*AIM 1*: Could you copy out, word for word, everything in the rows below from the line with "family: Apocynaceae" down to the line with "common name: mønje-vokshat", including both of those lines?

====== SOURCE

KYC Requirements in the UK: A Complete Compliance Guide for Businesses
The United Kingdom has been a titan of global finance for centuries. When the world needs to agree on how banks should hold capital, how insurance should be priced, how securities should be disclosed, or how a central bank should act in a crisis, it has, repeatedly and consistently, looked to frameworks first built in London.
But with great influence comes a massive target on the back of every British business, especially when it comes to criminals trying to misuse the UK financial system through money laundering, sanctions evasion, and fraud. To protect your UK business from such threats, you need to understand the Know Your Customer (KYC) requirements.
This guide explains the UK’s KYC framework, who must comply, what checks are expected, and how UK companies can build efficient and scalable processes.
What Are KYC Requirements in the UK?

============

*AIM 2*: How would the UK KYC guide above carry on from its final line?

====== DATA ENTRIES

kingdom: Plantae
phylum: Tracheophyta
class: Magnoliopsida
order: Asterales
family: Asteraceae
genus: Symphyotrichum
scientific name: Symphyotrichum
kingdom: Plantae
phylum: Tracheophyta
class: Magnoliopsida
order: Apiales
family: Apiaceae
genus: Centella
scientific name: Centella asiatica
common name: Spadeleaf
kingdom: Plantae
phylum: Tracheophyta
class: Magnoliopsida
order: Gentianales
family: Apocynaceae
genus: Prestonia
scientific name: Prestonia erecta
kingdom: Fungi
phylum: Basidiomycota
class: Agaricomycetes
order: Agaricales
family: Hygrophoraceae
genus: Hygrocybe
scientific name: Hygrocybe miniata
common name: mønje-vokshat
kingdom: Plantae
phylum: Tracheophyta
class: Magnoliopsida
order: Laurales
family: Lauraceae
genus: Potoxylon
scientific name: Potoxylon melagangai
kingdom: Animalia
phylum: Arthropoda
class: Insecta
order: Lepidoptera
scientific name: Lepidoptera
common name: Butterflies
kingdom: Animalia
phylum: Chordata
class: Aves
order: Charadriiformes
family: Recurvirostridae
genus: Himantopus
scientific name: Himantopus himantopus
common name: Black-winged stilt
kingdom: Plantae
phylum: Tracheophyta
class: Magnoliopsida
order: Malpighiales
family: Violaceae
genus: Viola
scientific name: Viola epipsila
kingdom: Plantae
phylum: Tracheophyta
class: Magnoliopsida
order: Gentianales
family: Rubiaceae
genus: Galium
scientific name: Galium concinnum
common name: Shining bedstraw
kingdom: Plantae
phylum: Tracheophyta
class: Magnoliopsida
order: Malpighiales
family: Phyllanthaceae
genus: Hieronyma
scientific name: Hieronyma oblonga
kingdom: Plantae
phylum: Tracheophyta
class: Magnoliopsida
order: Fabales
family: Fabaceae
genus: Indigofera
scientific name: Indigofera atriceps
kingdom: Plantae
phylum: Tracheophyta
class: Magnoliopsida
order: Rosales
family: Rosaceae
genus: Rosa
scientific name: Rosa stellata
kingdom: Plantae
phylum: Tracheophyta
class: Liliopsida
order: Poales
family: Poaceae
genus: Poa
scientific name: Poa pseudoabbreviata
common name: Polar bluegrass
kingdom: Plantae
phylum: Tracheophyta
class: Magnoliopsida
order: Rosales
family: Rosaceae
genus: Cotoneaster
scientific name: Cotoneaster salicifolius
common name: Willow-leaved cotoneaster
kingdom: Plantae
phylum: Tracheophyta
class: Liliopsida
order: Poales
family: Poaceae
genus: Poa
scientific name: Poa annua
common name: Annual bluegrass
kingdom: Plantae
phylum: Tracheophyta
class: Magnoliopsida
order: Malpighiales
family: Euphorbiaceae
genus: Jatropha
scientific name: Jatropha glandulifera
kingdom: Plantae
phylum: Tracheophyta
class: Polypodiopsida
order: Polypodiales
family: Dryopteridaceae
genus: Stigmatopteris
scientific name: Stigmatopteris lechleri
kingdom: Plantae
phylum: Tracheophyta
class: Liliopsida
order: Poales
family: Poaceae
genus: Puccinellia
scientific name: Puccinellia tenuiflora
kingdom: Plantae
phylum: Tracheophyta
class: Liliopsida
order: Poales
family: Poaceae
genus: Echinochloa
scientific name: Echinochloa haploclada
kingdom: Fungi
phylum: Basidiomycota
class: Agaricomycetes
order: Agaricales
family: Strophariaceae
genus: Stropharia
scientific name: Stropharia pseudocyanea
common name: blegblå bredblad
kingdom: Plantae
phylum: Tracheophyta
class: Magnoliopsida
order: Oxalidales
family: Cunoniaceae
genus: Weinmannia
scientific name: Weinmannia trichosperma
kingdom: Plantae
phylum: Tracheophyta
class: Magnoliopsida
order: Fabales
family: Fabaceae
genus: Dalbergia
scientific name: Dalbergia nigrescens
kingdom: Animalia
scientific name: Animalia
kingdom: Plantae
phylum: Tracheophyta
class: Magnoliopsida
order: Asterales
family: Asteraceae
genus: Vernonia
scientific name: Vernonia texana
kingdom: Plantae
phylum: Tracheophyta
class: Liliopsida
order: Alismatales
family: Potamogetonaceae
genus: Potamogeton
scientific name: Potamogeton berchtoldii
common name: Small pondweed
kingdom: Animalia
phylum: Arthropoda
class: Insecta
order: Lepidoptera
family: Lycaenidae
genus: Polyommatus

============

*FINAL RESULT 1*:
family: Apocynaceae
genus: Prestonia
scientific name: Prestonia erecta
kingdom: Fungi
phylum: Basidiomycota
class: Agaricomycetes
order: Agaricales
family: Hygrophoraceae
genus: Hygrocybe
scientific name: Hygrocybe miniata
common name: mønje-vokshat

*FINAL RESULT 2*:
Part of the broader Anti-Money Laundering (AML) framework, KYC is a mandatory process used by businesses to verify the identity of their individual and corporate clients and answer the question: Do we know who we are dealing with, why they are using our service, and whether the relationship makes sense for the risk?
More than £100 billion is laundered through or within the UK each year. The UK Financial Intelligence Unit (FIU) received 866,616 Suspicious Activity Reports (SARs) in 2024–25, with £382.6 million denied to suspected criminals through Defense Against Money Laundering requests.
KYC requirements in the UK are mainly associated with Customer Due Diligence (CDD) – the process of verifying customer identity by checking such information as their name, date of birth, address, and official identity documents.
Practically speaking, all UK businesses need to ensure that every new client’s identity matches their official documentation before allowing them to enter into a business relationship.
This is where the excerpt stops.